*** EXTRACTED INFORMATION Section Begins ***
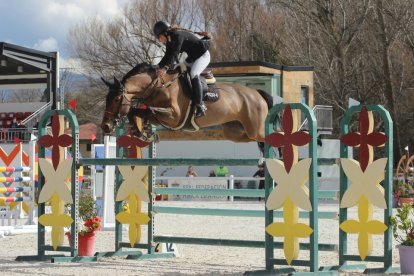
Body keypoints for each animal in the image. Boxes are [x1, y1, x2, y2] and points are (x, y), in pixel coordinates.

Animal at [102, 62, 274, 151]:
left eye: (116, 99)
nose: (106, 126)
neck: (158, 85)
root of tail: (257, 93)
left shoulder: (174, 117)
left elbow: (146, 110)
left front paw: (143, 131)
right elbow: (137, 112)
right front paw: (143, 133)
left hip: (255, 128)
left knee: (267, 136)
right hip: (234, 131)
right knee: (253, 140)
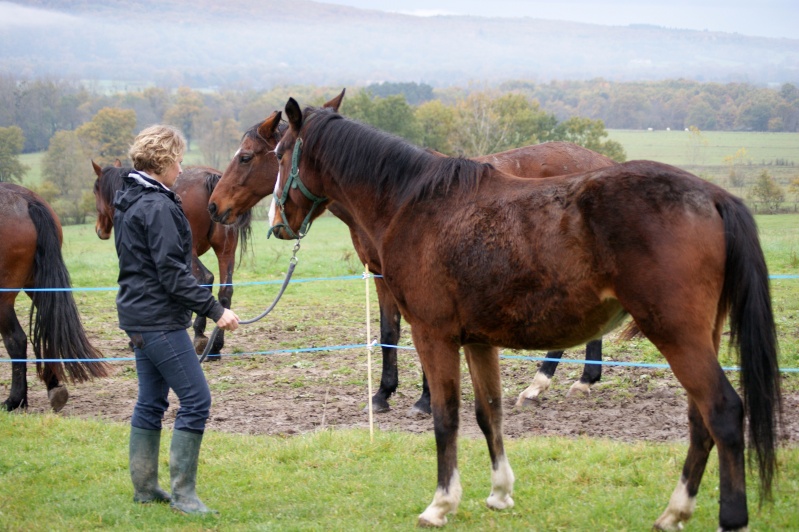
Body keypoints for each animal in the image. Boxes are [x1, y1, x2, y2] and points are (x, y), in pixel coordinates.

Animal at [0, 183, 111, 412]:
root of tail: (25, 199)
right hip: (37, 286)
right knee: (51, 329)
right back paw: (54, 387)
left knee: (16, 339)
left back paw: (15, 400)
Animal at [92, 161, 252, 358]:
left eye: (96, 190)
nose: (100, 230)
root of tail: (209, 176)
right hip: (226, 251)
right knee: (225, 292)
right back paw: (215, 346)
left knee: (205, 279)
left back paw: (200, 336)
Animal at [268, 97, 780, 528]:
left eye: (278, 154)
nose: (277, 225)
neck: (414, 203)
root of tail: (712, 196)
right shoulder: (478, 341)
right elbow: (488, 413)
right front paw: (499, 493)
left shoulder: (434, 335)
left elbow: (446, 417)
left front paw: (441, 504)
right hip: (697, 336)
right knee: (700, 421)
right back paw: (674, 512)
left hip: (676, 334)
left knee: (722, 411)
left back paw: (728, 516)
*** EXTRACTED INFORMATION Section Ends ***
*** EXTRACTED INFORMATION Section Begins ***
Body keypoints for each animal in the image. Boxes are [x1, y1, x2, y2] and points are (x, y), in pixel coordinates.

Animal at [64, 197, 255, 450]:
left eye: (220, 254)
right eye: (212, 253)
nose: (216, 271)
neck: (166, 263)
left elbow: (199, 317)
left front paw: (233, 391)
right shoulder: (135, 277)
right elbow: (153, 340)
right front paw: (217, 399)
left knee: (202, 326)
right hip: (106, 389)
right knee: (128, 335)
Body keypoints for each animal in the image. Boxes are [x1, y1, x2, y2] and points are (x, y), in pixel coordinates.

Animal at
*** EXTRACTED INFORMATION Section Ends ***
**DIRECTIONS:**
All that is wanted is the stretch of lines above from the one containing "neck: (158, 85)" through the one containing "right knee: (253, 140)", duplicated exactly.

**SOLVED PROBLEM:**
neck: (158, 85)
root of tail: (257, 93)
left shoulder: (174, 117)
left elbow: (146, 110)
left front paw: (143, 131)
right elbow: (137, 112)
right front paw: (143, 133)
left hip: (255, 128)
left knee: (267, 136)
right hip: (234, 131)
right knee: (253, 140)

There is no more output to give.